5-3.ダブル不倫は慰謝料請求ができない場合が多い
ダブル不倫だった場合、浮気相手の配偶者も被害者であるため、慰謝料請求ができないケースがほとんどです。双方で話し合いを行い、示談をすることをおすすめします。
6.不倫の慰謝料請求に関してよくある質問
不倫の慰謝料請求に関する質問を集めました。
Q.慰謝料とは何に対する補償なのか?
A.慰謝料は、不倫によって生じた精神的苦痛に対する補償です。人によって感じる精神的損害は差があります。
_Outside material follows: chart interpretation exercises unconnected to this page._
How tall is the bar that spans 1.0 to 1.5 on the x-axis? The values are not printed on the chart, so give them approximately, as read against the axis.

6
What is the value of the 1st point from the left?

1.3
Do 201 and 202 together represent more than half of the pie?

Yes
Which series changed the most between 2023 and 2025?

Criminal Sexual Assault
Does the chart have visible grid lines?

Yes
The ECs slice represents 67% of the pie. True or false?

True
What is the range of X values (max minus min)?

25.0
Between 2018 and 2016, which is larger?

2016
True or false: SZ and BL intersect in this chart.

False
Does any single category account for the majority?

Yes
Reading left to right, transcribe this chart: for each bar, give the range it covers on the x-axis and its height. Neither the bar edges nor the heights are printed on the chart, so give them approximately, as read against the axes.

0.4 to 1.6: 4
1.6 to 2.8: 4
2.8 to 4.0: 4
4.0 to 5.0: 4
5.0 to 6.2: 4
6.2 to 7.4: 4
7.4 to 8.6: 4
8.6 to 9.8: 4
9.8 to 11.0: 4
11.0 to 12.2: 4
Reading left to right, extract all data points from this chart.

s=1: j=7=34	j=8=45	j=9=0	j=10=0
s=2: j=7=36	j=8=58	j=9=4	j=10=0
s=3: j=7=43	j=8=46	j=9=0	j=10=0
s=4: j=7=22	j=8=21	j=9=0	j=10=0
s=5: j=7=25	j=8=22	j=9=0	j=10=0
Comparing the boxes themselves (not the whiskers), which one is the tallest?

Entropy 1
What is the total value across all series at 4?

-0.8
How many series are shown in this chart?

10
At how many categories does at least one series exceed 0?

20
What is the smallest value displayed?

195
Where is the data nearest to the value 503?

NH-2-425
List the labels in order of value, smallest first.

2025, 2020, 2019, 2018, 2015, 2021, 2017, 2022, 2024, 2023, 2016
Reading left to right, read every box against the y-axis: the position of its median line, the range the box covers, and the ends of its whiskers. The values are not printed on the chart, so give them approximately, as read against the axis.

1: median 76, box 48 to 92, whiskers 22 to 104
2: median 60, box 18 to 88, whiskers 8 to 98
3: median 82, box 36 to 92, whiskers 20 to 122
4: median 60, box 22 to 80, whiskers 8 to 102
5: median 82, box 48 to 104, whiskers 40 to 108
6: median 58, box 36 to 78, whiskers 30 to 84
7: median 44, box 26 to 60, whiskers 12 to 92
人間不信など軽度な精神的損害だけでなく、うつ症状に陥るケースもあるでしょう。
Q.肉体関係を証明するためには、どんな証拠を準備しておくといいのか?
A.ラブホテルなどに出入りする様子を記録した動画や、性行為をしている写真などがあるといいでしょう。GPSを活用し、居場所を特定して記録しておく方法もあります。メールやラインなどの文章から肉体関係の有無を判断できる場合もあるでしょう。1つだけでなく、複数の証拠を用意しておくことで、配偶者に認めてもらいやすくなります。
Q.慰謝料請求に向けて証拠集めをする際、配偶者の携帯電話や持ち物を漁(あさ)るとどうなるのか?
A.携帯電話や持ち物を漁る行為は、プライバシーの侵害にあたる可能性があります。証拠集めをしたいと焦る気持ちは抑え、配偶者の許可を得てから確認しましょう。証拠を隠滅されてしまう恐れがある場合は、自分で調べようとせず、浮気調査のプロである探偵に依頼してみてください。
Q.不倫の慰謝料請求を弁護士に依頼するメリットは?
A.弁護士は慰謝料を請求できる金額を法律に照らして適切に判断し交渉を行ってくれることです。費用はかかっても、弁護士に依頼すれば、後日トラブルになることを避けることもできるでしょう。
Q.婚姻関係を続ける場合と離婚する場合では、慰謝料の金額に差は出るのか?
A.はい、差があります。婚姻関係を続ける場合は100万円程度が上限で、離婚する場合は300万円程度が上限として、慰謝料請求が可能です。
まとめ
不倫は、民法で不貞行為とされているため、慰謝料請求が可能な場合があります。慰謝料請求に備え、相場や必要な条件などを知っておくと安心です。慰謝料請求をする際の注意点も併せて覚えておきましょう。